**EXTRACTED TEXT**
[Start of section]

However, if we use humanism to underscore a strong commitment to the world, an emphasis on social relations, and the primacy of the political order, the world of ideas in ancient China was humanistic to the core. Besides the legendary sage-kings Yao, Shun and the aforementioned Yu, the cultural heroes, vividly portrayed in ancient history, were all statesmen with profound insights into the human condition. Yan Yin and Guan Zhong were outstanding examples. The case of Prime Minister Zichan (active 535 B.C.) of the state of Zheng merits special attention. In a well-considered political move to pacify the wondering ghost of Poyu, a high official who had died of an undeservedly violent cause and who, it was feared, was haunting the people of Zheng, Zichan had Poyu’s son appointed as his father’s successor, offering the following explanation: “When spiritual beings have a place to return to, they will not become malicious.” He then observed the reason Poyu had become a malicious spiritual being:
In man’s life the first transformations are called the earthly aspect of the soul (po). After po has been produced, that which is strong and positive is called the heavenly aspect of the soul (hun). If he has had an abundance in the use of material things and subtle essentials, his hun and po will become strong. From this are developed essence and understanding until there are spirit and intelligence. When an ordinary man or woman dies a violent death, the hun and po are still able to keep hanging about men and do evil and malicious things. How much more would be the case of Poyu (the descendent of ministers engaged in the government of Zheng for three generations). (Wing-tsit Chan, pp. 12-13)
There are at lease three implications in this anecdote: (1) the human world is intimately intertwined with spiritual beings, (2) the human soul is a complex mixture of earthly and heavenly forces, and (3) human intervention is often necessary to harmonize the cosmic process. Needless to say, hierarchy, work, group, boundary, ritual, obligation, and destiny all feature prominently in the Zichan story.
The Anthropocosmic Vision
Confucius (551-479 B.C.) greatly admired Zichan. The minister’s reasonable way of handling the malicious spirit must have struck a sympathetic resonance in Confucius’ own ethico-religious thinking. When the Master was asked about “serving the spiritual beings,”, he retorted, “If we are not yet able to serve human beings, how can we serve spiritual beings?” When he was asked about death, he retorted, “If we do not yet know about life, how can we know about death?” (11:11, Chan, p. 36 with modifications) Often the modern interpreter takes this to mean that Confucius was exclusively interested in life and human beings and that he was oblivious to death and spiritual beings. This is, I surmise, a serious misreading of a profoundly meaningful statement about the relationship between life and death and between human beings and spiritual beings in Confucian humanism. The assertion that knowing life is a precondition for knowing death by no means implies the rejection of the need for knowing death. On the contrary, precisely because one cannot know death without first understanding the meaning of life, a full appreciation of life entails the need for probing the meaning of death. Similarly, it is impractical and, indeed, implausible to imagine that we can know spiritual beings without a prior knowledge of the human condition. Yet, a full appreciation of the meaning of being human demands that we try to understand spiritual beings as well.

[End of section]

[Keypoint data for each instance]
[Start of section]

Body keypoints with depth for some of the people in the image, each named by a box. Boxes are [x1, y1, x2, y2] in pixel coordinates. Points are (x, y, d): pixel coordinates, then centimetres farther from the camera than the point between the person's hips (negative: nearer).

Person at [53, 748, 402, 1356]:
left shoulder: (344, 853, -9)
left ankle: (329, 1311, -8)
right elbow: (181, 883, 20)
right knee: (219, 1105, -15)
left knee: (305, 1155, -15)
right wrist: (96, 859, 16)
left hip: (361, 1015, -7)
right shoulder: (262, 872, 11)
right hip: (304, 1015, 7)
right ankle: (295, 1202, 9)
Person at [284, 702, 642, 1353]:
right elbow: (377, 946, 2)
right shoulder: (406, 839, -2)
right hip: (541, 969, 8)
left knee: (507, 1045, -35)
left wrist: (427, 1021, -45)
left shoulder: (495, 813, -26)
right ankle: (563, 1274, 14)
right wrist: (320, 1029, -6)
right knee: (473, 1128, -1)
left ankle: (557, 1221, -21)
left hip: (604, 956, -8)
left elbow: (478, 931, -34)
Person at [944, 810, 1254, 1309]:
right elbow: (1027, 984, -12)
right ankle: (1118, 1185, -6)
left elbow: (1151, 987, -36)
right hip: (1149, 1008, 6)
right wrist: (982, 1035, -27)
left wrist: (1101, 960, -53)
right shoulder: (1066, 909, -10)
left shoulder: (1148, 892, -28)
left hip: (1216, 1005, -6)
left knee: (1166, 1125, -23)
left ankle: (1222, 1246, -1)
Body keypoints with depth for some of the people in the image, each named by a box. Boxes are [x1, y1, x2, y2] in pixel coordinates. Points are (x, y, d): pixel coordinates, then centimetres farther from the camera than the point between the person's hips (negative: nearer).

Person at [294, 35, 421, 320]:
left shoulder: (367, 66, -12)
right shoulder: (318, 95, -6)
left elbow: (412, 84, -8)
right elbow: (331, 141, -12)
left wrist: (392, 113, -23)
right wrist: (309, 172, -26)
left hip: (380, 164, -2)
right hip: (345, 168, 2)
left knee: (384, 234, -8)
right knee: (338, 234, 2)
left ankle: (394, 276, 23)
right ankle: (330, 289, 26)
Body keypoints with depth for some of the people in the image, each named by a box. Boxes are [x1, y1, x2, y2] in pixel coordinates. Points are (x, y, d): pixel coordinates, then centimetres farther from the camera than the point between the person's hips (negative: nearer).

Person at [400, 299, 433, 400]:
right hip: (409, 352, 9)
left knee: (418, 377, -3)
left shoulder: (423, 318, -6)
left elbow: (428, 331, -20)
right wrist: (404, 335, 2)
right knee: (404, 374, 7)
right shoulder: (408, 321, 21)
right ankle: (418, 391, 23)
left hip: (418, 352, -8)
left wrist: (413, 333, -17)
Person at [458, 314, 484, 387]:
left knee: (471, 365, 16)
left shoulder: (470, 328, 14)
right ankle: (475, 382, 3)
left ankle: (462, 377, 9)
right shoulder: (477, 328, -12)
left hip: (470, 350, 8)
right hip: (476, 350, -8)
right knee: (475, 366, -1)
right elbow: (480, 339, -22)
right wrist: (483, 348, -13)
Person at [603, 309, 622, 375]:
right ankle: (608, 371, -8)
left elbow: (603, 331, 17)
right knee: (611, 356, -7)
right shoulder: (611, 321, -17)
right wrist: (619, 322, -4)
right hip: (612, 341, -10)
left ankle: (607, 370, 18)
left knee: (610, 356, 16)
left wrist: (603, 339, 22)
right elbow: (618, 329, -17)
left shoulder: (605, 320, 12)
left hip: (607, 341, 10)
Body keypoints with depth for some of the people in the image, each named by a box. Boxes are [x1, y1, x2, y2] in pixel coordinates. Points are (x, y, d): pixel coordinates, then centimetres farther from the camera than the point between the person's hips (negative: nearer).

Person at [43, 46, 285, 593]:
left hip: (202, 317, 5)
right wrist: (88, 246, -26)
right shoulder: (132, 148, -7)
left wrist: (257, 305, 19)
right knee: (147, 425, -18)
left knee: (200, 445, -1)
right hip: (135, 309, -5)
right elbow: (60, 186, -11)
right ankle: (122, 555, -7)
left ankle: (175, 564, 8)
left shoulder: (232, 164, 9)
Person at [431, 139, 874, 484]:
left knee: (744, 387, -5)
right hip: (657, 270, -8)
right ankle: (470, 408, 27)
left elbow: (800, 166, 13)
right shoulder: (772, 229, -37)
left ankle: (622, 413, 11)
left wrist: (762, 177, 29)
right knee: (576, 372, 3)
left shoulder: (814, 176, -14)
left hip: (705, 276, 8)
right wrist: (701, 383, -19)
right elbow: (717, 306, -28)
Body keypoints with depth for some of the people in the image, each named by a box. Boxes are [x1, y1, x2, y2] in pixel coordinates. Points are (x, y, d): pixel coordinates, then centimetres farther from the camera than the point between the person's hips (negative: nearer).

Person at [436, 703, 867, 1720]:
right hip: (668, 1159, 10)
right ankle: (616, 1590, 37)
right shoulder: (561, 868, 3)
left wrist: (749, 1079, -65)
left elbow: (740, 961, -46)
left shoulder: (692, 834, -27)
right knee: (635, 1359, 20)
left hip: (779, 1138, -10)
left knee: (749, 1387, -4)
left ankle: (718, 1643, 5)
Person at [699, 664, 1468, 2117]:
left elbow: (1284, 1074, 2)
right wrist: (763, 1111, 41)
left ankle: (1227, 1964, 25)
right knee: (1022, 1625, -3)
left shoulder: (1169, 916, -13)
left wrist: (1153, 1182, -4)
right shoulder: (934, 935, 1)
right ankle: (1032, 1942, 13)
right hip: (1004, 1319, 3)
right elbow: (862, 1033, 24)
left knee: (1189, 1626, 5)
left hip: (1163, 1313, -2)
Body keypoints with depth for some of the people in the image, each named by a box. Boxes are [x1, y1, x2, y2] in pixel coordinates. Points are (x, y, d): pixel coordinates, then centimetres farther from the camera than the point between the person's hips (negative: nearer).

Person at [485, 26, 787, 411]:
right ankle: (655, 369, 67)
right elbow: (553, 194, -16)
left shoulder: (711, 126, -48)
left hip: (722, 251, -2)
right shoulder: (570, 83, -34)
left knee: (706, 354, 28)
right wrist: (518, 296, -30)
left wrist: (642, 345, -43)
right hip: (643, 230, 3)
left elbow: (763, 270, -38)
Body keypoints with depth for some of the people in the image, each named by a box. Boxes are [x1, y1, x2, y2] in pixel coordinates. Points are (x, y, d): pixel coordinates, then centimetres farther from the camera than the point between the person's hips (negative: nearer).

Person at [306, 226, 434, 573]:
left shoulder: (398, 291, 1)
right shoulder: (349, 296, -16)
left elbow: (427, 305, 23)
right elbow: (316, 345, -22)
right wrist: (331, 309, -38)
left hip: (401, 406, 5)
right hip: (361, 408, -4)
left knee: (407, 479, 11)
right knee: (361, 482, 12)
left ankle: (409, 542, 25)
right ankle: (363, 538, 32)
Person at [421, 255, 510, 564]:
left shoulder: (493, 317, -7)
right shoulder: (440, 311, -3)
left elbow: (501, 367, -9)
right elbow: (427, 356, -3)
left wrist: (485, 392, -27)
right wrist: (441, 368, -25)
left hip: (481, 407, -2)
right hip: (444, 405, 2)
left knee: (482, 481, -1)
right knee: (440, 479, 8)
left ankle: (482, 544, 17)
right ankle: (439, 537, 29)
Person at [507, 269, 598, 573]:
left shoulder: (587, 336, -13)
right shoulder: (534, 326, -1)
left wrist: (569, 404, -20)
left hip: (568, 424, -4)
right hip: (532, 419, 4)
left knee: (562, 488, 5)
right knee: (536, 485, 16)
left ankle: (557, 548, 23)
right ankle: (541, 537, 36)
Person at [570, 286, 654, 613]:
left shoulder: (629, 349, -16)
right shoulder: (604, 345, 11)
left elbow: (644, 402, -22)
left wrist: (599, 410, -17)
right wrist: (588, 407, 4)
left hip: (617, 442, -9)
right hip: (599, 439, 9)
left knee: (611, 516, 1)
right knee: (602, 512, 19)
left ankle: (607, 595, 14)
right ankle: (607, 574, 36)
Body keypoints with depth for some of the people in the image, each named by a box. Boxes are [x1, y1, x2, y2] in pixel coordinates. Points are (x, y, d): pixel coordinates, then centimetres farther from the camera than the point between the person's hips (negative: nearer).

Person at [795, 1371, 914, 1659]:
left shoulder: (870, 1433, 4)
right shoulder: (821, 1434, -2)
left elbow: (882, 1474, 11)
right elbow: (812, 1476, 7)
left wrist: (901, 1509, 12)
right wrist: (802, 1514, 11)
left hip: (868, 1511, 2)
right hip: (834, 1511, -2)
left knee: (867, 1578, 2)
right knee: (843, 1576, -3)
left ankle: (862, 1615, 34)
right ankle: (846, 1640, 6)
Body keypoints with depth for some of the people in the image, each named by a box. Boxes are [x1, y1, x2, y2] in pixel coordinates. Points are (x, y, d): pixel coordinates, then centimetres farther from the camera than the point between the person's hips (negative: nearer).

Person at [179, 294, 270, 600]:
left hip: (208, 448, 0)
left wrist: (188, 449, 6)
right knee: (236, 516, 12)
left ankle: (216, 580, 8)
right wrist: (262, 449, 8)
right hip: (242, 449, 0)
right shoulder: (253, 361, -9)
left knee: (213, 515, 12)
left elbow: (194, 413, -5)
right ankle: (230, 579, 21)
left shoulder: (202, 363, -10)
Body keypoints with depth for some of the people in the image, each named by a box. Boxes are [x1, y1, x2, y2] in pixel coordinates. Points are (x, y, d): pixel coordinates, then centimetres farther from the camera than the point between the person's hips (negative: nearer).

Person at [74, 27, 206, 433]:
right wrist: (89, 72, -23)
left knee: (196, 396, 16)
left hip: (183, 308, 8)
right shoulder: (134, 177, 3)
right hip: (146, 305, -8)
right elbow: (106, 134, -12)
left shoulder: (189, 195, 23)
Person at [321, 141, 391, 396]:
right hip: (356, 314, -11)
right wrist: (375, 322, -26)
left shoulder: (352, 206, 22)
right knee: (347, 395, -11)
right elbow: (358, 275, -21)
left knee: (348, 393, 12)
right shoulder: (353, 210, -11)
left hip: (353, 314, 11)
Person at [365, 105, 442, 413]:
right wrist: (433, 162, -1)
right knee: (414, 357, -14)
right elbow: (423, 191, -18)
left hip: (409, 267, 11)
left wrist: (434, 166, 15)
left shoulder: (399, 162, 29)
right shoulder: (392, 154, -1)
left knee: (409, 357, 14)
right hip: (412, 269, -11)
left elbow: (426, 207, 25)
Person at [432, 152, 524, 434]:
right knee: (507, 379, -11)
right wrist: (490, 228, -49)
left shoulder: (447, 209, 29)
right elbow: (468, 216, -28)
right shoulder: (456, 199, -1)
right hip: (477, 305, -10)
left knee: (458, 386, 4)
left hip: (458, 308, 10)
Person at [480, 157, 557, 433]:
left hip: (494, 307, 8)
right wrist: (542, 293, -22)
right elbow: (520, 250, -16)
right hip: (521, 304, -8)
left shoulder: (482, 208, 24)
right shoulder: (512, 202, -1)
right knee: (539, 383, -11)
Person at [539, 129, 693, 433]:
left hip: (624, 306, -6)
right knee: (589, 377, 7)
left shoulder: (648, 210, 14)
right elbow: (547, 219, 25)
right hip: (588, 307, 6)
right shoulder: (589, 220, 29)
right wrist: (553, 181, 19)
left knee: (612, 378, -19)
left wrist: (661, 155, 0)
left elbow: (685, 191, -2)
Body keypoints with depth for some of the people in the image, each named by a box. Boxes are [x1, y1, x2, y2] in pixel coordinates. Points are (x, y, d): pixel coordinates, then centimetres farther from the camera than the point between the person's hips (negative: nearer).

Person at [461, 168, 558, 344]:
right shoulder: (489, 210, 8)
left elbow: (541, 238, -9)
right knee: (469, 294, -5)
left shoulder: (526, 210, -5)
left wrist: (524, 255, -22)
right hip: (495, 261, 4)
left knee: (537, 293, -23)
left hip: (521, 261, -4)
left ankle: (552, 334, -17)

[End of section]

**EXERCISES**
A - From the passage on Confucian humanism, reproduce everything from "There are at" down to "the Zichan story.".
B - Answer these questions using the passage on Confucian humanism.
(i) Zichan served as prime minister of which state?
(ii) What name is given to the earthly aspect of the soul?
(iii) What years are given for the life of Confucius?
Rely only on the passage on Confucian humanism for what is asked here.

**ANSWERS FOR THIS EXERCISE**
A -
There are at lease three implications in this anecdote: (1) the human world is intimately intertwined with spiritual beings, (2) the human soul is a complex mixture of earthly and heavenly forces, and (3) human intervention is often necessary to harmonize the cosmic process. Needless to say, hierarchy, work, group, boundary, ritual, obligation, and destiny all feature prominently in the Zichan story.

B -
(i) Zheng
(ii) Po
(iii) 551-479 B.C.